They say that Jorgen Jorgenson was the first European to lay eyes on the Walls of Jerusalem. Jorgenson, the Danish-born explorer, was employed by the Van Diemen’s Land Company to try and find a route through the centre of Tasmania. He found no easy passage. Now the island is fully mapped, we know that there is none; that all throughout the centre, the west, and the south, Tasmania is made up of protrusions of dolerite mountains, countless of them, now named after Greek mythologies or biblical toponyms, Pelion and Olympus, King David’s Peak and Solomon’s Throne, Jerusalem.

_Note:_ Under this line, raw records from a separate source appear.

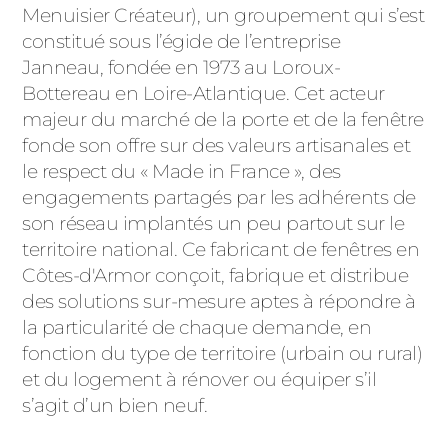
Menuisier Créateur), un groupement qui s’est
PORTAILS ET PORTILLONS
constitué sous l’égide de l’entreprise
Janneau, fondée en 1973 au Loroux-
CARPORTS
PVC
Bottereau en Loire-Atlantique. Cet acteur
majeur du marché de la porte et de la fenêtre
CLÔTURES
fonde son offre sur des valeurs artisanales et
le respect du « Made in France », des
engagements partagés par les adhérents de
son réseau implantés un peu partout sur le
territoire national. Ce fabricant de fenêtres en
Côtes-d'Armor conçoit, fabrique et distribue
des solutions sur-mesure aptes à répondre à
ALUMINIUM
la particularité de chaque demande, en
fonction du type de territoire (urbain ou rural)
et du logement à rénover ou équiper s’il
s’agit d’un bien neuf.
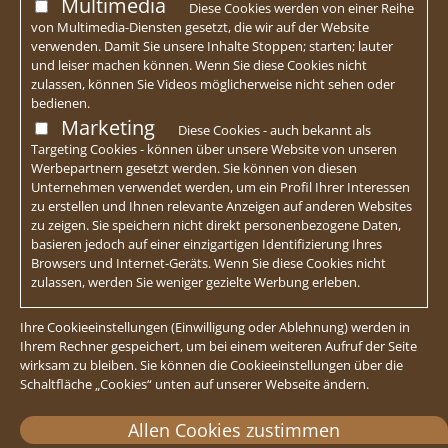
Multimedia
Diese Cookies werden von einer Reihe
von Multimedia-Diensten gesetzt, die wir auf der Website
verwenden. Damit Sie unsere Inhalte Stoppen; starten; lauter
und leiser machen können. Wenn Sie diese Cookies nicht
zulassen, können Sie Videos möglicherweise nicht sehen oder
bedienen.
Marketing
Diese Cookies - auch bekannt als
Targeting Cookies - können über unsere Website von unseren
Werbepartnern gesetzt werden. Sie können von diesen
Unternehmen verwendet werden, um ein Profil Ihrer Interessen
zu erstellen und Ihnen relevante Anzeigen auf anderen Websites
zu zeigen. Sie speichern nicht direkt personenbezogene Daten,
basieren jedoch auf einer einzigartigen Identifizierung Ihres
Browsers und Internet-Geräts. Wenn Sie diese Cookies nicht
zulassen, werden Sie weniger gezielte Werbung erleben.
Ihre Cookieeinstellungen (Einwilligung oder Ablehnung) werden in
Ihrem Rechner gespeichert, um bei einem weiteren Aufruf der Seite
wirksam zu bleiben. Sie können die Cookieeinstellungen über die
Schaltfläche „Cookies“ unten auf unserer Webseite ändern.
Allen Cookies zustimmen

To get to the Walls of Jerusalem, you scramble up a steep slope onto an altiplano. To the east and the west, mountains rise like walls around you, as a track passes through spiky scoparia bushes, beneath stands of pencil pines over a thousand years old. The landscape seems Jurassic. Strange grasshoppers skip erratically; skinks’ shadows melt between the boulders.
Jorgenson managed to spend a lot of time in the bush, between his other employments of writing treatises and working for the police. He saw the harshest side of the wilderness: a rushing river swept away one of his colleagues before his eyes. One night in the Walls of Jerusalem, he watched a log burning in its middle with snow still fixed firmly at each end, so cold it was. But he was drawn to the bush. There was something magnetic about the brightness of the stars in the dark, the little movements of birds in the bushes, the exhaustion of climbing a mountain, the exhilaration of walking with complete freedom – without restraint.
There are days when I feel like Jorgen Jorgenson and I could have had a good conversation, sitting outside our tents by what is now called Lake Adelaide, pausing with pen poised over a journal as mosquitoes buzzed around us. Perhaps we would talk about politics or religion; perhaps we would yarn about the adventures we’d been on, the places we’d seen. I suppose we would talk about women, at some point. Jorgen might remember the Scottish girl with whom he was almost married, or the Bavarian belle who embarrassed him at a ball. Who knows what bullshit I’d tell him.
An explorer, a seaman and something of a revolutionary, Jorgen Jorgenson also turned out to be somewhat romantic. He fell in love with an Irish convict, a drunk prostitute named Norah, and they got married in a church in New Norfolk, southern Tasmania. It was almost the death of him. That’s another thing we might have discussed, had Jorgen and I somehow found ourselves on a bushwalk somewhere, some time ago.